■ About this exercise ■
In exact form, please repeat the records from their opening line down to the line with "right shoulder: (310, 204)", including that line.

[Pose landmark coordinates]
BEGIN
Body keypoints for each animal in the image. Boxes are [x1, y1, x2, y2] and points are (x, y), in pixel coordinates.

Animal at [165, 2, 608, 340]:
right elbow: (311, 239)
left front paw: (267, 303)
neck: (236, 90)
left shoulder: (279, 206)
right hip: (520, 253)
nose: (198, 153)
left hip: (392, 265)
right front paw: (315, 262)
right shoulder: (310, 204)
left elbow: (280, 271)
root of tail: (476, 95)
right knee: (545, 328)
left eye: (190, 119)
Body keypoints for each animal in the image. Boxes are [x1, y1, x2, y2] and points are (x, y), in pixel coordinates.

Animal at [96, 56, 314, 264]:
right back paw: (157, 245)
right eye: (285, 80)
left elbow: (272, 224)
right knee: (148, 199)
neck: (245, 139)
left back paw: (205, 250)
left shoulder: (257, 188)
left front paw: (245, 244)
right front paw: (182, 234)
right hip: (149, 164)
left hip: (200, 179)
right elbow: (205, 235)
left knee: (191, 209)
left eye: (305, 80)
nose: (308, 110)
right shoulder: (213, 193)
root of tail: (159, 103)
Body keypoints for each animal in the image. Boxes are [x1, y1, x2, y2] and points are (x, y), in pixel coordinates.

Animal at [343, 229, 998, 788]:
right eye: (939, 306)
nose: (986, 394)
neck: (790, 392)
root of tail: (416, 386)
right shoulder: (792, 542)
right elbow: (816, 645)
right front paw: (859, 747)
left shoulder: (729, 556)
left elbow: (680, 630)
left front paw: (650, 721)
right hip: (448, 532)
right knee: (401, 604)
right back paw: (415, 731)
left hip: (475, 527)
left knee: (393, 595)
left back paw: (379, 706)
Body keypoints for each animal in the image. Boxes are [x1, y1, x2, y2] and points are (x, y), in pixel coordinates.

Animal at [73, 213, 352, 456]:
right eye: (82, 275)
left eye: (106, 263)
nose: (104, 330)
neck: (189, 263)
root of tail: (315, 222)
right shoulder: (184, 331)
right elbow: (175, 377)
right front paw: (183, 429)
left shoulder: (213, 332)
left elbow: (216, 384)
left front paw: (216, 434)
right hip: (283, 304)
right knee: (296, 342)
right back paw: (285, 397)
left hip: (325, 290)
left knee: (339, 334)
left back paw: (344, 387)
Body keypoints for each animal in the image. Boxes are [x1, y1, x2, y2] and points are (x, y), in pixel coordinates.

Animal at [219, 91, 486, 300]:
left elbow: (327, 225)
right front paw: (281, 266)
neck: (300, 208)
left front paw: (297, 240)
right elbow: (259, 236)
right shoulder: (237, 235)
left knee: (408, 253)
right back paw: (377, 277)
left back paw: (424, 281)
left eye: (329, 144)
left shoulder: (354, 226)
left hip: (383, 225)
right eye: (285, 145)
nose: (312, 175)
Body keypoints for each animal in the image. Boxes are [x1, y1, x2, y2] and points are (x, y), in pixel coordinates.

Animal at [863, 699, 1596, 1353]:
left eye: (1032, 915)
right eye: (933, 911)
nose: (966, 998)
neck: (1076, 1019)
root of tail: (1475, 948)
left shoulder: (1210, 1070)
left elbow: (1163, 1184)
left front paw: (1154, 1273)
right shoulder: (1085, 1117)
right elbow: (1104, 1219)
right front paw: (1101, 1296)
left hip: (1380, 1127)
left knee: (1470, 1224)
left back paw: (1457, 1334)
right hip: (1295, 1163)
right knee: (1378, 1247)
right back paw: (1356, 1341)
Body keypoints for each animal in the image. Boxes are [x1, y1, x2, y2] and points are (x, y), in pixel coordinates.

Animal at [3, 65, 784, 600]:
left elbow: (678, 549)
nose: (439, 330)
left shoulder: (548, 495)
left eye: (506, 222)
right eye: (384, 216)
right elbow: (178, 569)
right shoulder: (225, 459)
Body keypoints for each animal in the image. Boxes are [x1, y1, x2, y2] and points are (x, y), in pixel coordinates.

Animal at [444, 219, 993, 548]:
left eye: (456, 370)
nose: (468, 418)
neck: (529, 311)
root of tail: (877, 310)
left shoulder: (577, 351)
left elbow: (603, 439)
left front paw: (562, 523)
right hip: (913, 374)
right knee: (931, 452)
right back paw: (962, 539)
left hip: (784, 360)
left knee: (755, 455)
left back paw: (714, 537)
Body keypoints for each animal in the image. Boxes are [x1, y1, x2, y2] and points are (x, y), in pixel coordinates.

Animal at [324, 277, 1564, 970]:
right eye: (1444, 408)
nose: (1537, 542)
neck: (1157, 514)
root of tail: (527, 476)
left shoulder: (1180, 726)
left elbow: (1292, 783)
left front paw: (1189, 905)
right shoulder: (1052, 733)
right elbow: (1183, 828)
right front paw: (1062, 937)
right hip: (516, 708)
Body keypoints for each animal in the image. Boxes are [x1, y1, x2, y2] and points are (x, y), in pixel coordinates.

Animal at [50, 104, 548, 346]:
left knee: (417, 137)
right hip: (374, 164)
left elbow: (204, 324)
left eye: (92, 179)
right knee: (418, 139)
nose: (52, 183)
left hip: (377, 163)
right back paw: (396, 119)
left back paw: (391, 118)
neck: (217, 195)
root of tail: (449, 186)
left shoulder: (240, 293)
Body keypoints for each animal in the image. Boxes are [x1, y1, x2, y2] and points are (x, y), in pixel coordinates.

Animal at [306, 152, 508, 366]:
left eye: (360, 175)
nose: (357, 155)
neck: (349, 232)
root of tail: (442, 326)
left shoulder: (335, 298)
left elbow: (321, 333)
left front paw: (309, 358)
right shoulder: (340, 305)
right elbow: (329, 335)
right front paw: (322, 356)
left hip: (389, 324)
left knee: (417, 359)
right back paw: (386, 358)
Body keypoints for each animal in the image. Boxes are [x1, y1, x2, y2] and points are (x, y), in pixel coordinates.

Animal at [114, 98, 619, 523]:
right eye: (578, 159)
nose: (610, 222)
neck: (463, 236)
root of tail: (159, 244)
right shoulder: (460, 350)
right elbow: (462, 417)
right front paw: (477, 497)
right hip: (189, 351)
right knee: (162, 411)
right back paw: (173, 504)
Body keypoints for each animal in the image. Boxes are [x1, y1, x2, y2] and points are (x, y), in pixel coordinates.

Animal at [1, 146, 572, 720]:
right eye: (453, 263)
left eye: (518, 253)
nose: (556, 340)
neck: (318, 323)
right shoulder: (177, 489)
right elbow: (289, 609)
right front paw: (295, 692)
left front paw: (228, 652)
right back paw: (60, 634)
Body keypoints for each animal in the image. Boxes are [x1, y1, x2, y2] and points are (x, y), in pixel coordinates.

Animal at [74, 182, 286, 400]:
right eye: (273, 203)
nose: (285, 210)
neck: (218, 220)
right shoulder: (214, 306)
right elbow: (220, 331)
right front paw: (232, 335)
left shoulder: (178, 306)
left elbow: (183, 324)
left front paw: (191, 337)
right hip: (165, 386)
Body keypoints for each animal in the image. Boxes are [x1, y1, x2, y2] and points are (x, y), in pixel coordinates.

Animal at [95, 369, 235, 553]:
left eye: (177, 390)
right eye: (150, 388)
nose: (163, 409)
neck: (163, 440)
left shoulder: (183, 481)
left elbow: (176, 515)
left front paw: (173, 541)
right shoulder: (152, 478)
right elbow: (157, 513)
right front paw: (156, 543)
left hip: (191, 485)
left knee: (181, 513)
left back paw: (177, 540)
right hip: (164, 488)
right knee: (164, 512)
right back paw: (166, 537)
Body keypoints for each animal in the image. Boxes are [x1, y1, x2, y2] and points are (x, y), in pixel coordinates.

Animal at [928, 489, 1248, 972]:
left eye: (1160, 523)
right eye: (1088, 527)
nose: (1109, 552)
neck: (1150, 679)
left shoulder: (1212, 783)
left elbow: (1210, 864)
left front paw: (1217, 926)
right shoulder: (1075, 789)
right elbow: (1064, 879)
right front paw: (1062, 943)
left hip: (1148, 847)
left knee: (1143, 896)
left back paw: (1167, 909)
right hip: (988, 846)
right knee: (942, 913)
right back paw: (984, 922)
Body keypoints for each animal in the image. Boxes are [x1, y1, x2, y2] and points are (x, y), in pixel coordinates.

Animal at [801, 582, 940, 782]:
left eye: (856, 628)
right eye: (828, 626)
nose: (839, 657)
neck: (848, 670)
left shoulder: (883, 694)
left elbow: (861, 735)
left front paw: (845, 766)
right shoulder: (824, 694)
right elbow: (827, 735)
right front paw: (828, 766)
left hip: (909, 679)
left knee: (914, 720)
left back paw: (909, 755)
END
■ Task response ■
Body keypoints for each animal in the image. Boxes are [x1, y1, x2, y2] and points are (x, y), in pixel coordinates.

Animal at [165, 2, 608, 340]:
right elbow: (311, 239)
left front paw: (267, 303)
neck: (236, 90)
left shoulder: (279, 206)
right hip: (520, 253)
nose: (198, 153)
left hip: (392, 265)
right front paw: (315, 262)
right shoulder: (310, 204)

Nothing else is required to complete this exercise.